Were humans ever to learn of the true nature of the alien presence, however, we would revolt against them. To distract us from this knowledge, the aliens have encouraged our international conflicts.
In an interview afterward, Bramley explained that, unlike other authors who use pen names as a marketing device, he cannot reveal his true identity. If he did, colleagues might laugh and his credibility before judges might be diminished, putting his clients' welfare in jeopardy.
And yet, amid the dozens of speakers with outlandish questionable claims, a few presented less easily dismissed evidence that, just maybe, something else is up there.
Navy physicist Dr. Bruce Maccabee, who has been investigating UFOs for 20 years, screened photos taken in the Florida resort of Gulf Breeze, where, within the past several months, UFO sightings have been frequent.
Maccabee explained that to be considered credible, each sighting has to be vouched for by at least one other observer independent of the photographer. Maccabee said he has developed a new technique designed to more credibly capture UFOs on film.
Through stereo photography, in which a single camera simultaneously takes a pair of photos from slightly different angles, Maccabee said he has been able to calculate that the photographed UFOs have come to within a few hundred feet of earth, and are themselves hundreds of feet wide.
Stanton Friedman, a Canadian nuclear physicist who said he has been investigating UFOs for 31 years, likewise said he believes that UFOs are indisputably flying over us.
Two of them once collided during a thunderstorm over Roswell, N.M., he said, presenting a photocopy of the Roswell Daily Record's front page of July 8, 1947. The headline on the leading story read: "RAAF (Roswell Army Air Field) Captures Flying Saucer on Ranch in Roswell Region."
Military officials subsequently said that what people saw was a weather balloon carrying a tin-foil target. However, allegations persist among area witnesses of at least one UFO crash-landing on the site.
Friedman said he and a colleague have corroborated events surrounding recovery of the wreckage with 22 sources, almost all of whom were interviewed independently of each other.
Six of the witnesses allegedly handled pieces of the wreckage, Friedman said. One described a piece of metal-like foil that "could not be bent or broken . . . or even permanently dented" by a 16-pound sledge hammer. Almost weightless, it is . . . like a metal with plastic properties."

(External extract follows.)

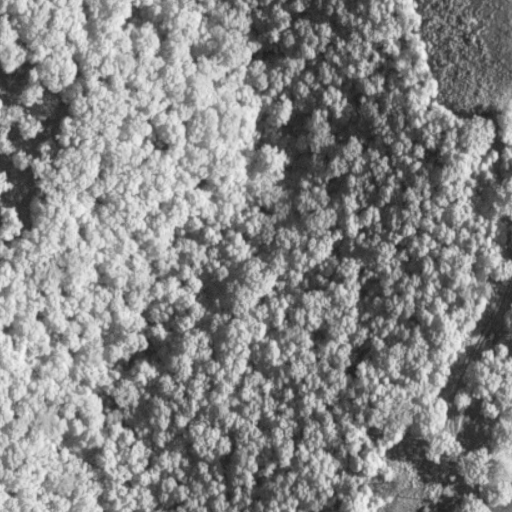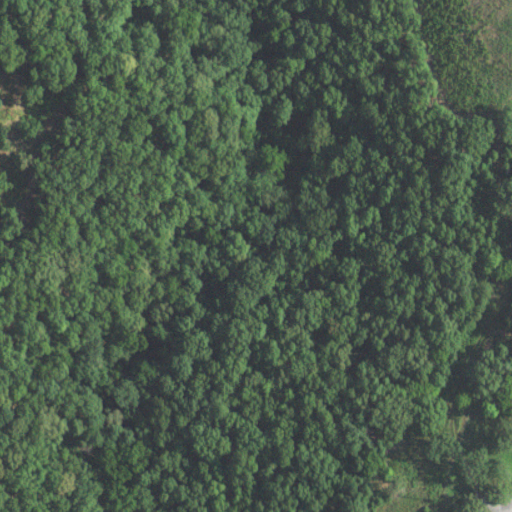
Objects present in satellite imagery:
quarry: (469, 51)
road: (497, 510)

Citing evidence of this crash, and alleging that a full 20% of the sightings compiled by the Air Force have never been explained, Friedman said he was certain that UFOs are real. He said the government needs to quit denying the evidence or hiding it and should declassify its extensive UFO files for the public.
As evidence that the media is starting to move in this direction, Friedman cited an hourlong CBS special scheduled for Friday at 8 p.m., focusing on alleged UFO abductions of humans for study purposes.
In these abductions, humans are allegedly levitated in a bright beam of light, and are examined on board for several hours by aliens before being levitated back to their homes, their memories of the abduction erased. The abductees subsequently remember the incident through hypnosis.
A CBS spokeswoman confirmed that the coming special, narrated by James Earl Jones, features three abductees whose stories will be offered on camera.
"The producers premised the show on the belief that there is something here, or they wouldn't have done it," said the spokeswoman. However, she said, the show was produced independently of CBS News, and has not been vouched for by the network's news division.